Pearl Buck toujours, je m’étais fait une petite liste de romans à lire, voici l’avant-dernier. L’idée c’était de passer à d’autres romans, quitter la vie de paysans chinois d’avant Mao pour aller vers des romans parlant de la révolution communiste.
Et celui-ci est assez intéressant, qui aborde plutôt le conflit chino-japonais d’ailleurs, avec Tchang Kaï-chek et son armée nationale d’un côté, et les révolutionnaires communistes de l’autre.
I-wan est le fils d’un riche banquier à Shanghai, et se lie à En-lan, un jeune étudiant, leader charismatique d’un mouvement clandestin, révolutionnaire et communiste. Ils militent activement ensemble et préparent l’arrivée de Tchang Kaï-chek, le grand chef de l’armée révolutionnaire. Mais ce dernier va tourner sa veste, préférant une alliance politique avec les occidentaux et les banquiers chinois, allant même jusqu’à exterminer les communistes (massacre de Shanghai). I-wan ne doit son salut qu’à son père, et doit s’exiler du jour au lendemain au Japon.
Il va y rester plusieurs années, s’y marier et avoir deux fils. Il découvre la culture japonaise et ses différences avec la sienne : leurs coutumes omniprésentes, les traditions ancestrales auprès desquelles l’individu n’existe pas, leur soumission totale à l’empereur, leur éducation très stricte, mais aussi la sophistication de leur jardins et leur amour de la beauté, leur acceptation du destin lors d’un tsunami… I-wan mettra longtemps à comprendre Tama, sa femme, et son étrange mélange d’acceptation des coutumes tout en se revendiquant « mobo », c’est-à-dire moderne.
Pendant tout ce temps, I-wan est tenu à l’écart de ce qui se passe entre les deux pays, même s’il sait que la situation est tendue depuis longtemps, le Japon occupant la Mandchourie. Il a du fuir son pays et abandonner son idéal révolutionnaire, et a choisi de se consacrer à son bonheur personnel, à se construire un nid familial où il pourra vivre heureux. Mais la guerre entre les deux nations va remettre en cause ce fragile équilibre, et il va devoir retourner en Chine pour défendre son pays, ce que Tama comprend parfaitement : cela fait partie de son devoir, comme le sien est de servir son mari.
I-wan va rencontrer Tchang Kaï-chek, et lui servir de messager grâce à son passé communiste. Il est envoyé dans les provinces du Nord-Ouest, là où les armées communistes se sont réfugiées, pour leur proposer une alliance contre l’envahisseur. Et y retrouver avec surprise En-lan, devenu l’un de leurs chefs.

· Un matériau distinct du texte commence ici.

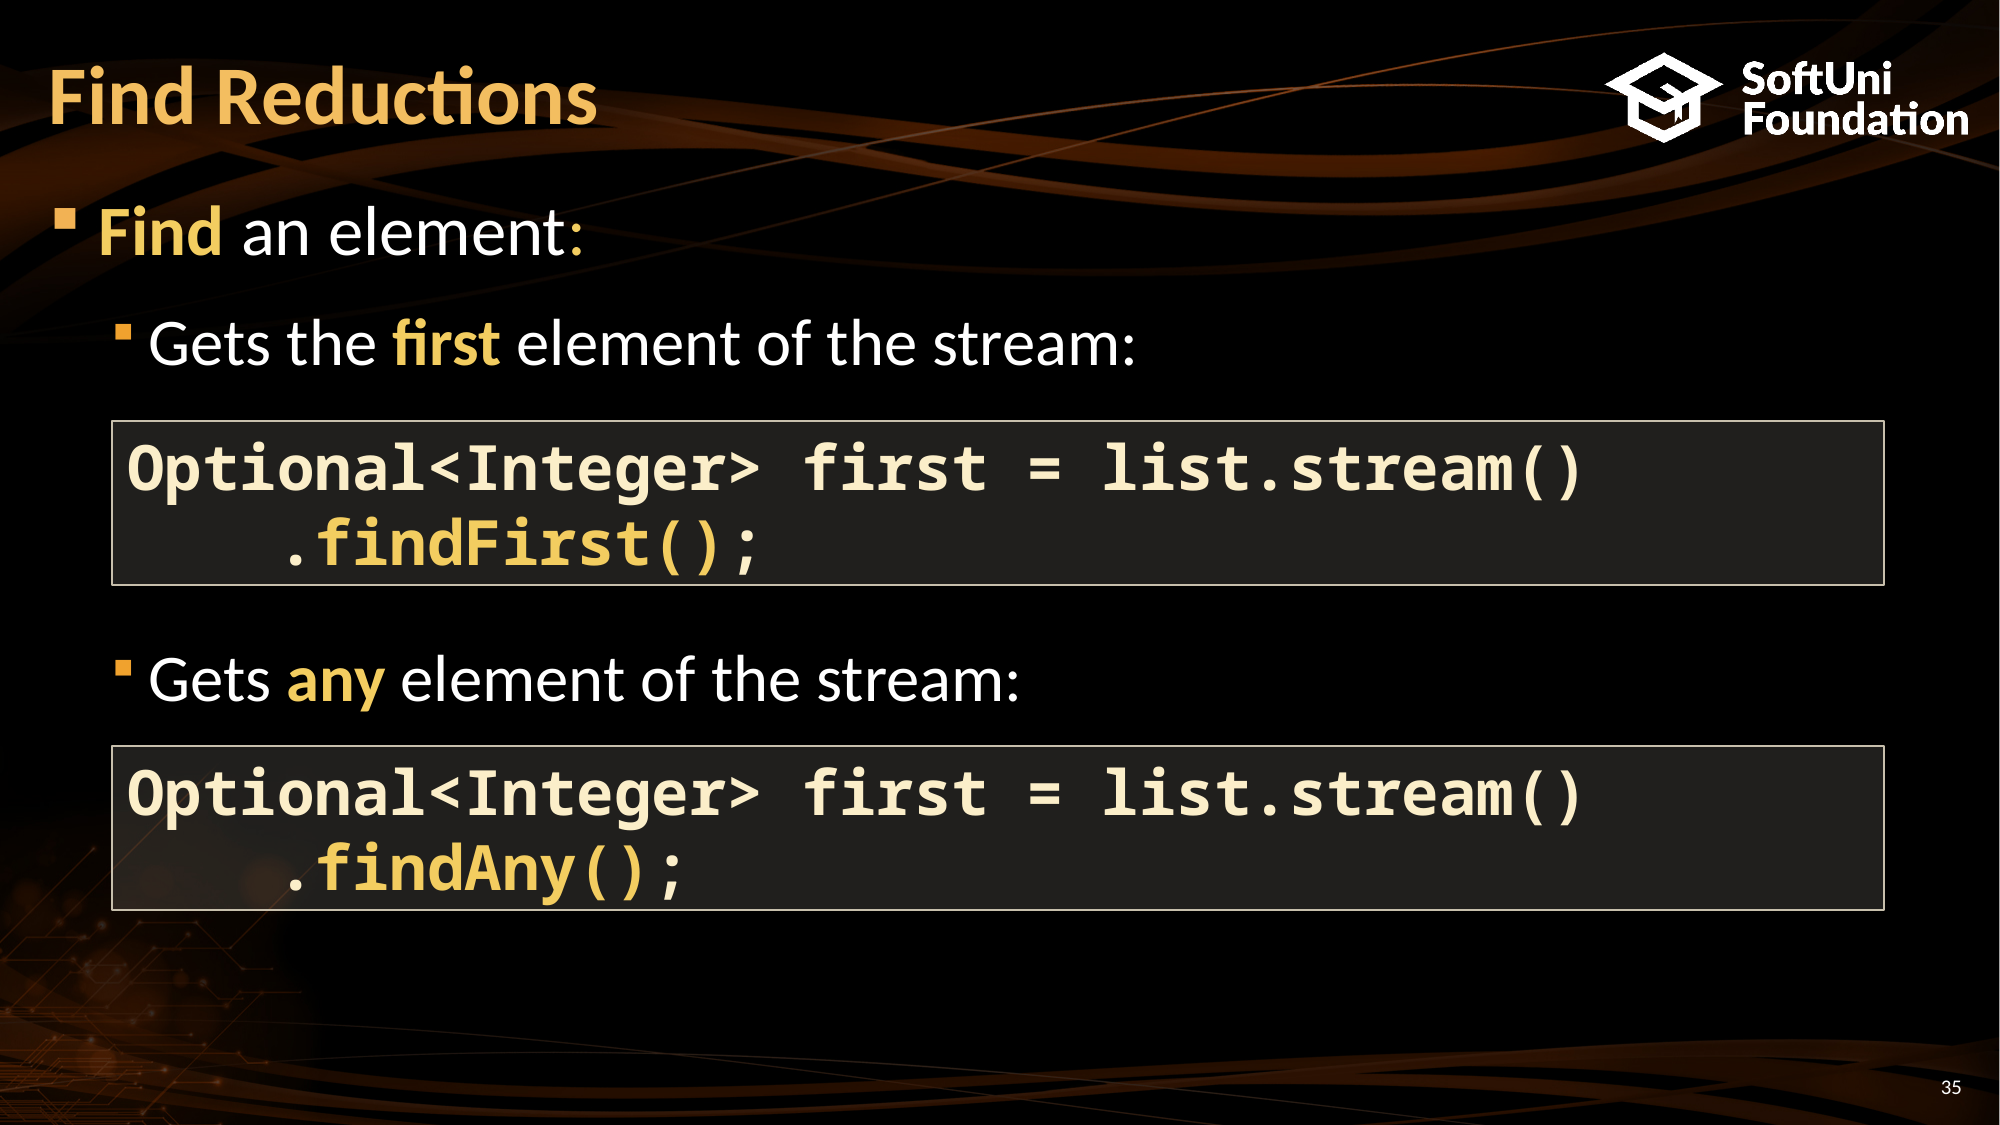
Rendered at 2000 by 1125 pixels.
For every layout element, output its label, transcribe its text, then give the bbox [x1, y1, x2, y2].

picture [0, 0, 2000, 1125]
slide_number 35 [1897, 1070, 1968, 1103]
list Find an element: Gets the first element of the stream: Gets any element of the stream: [31, 174, 1968, 1089]
text_box Optional<Integer> first = list.stream() .findFirst(); [112, 420, 1884, 586]
text_box Optional<Integer> first = list.stream() .findAny(); [112, 745, 1884, 911]
title Find Reductions [30, 6, 1602, 189]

Très bon roman, même si comme à son habitude Pearl Buck reste à la hauteur de ses personnages. I-wan est parfois très indécis et contradictoire entre son amour pour Tama et son sentiment d’être chinois, et il y a quelques longueurs sur le sujet. Mais on devine bien le Japon aux ambitions hégémoniques, plus développée que son voisin, la Chine, qui n’est pas encore vraiment unifiée (entre ses seigneurs de guerre, les communistes et l’armée nationale révolutionnaire), mais qui va justement le devenir en luttant contre l’envahisseur nippon.
Pearl Buck (1892-1973) est une femme de lettres américaine et a obtenu le prix Nobel de littérature en 1938. Elle n’a que 3 mois quand ses parents missionnaires partent pour la Chine. Ce n’est qu’à 17 ans qu’elle revient aux États-Unis suivre ses études universitaires, avant de vite retourner Chine où elle épousera un missionnaire agronome, dont elle divorcera peu après être revenue aux États-Unis en 1933. Première femme lauréate du prix Pulitzer qu’elle obtient en 1932. Elle adoptera sept enfants et aura combattu toute sa vie les injustices, défendu les minorités ainsi que les droits des femmes.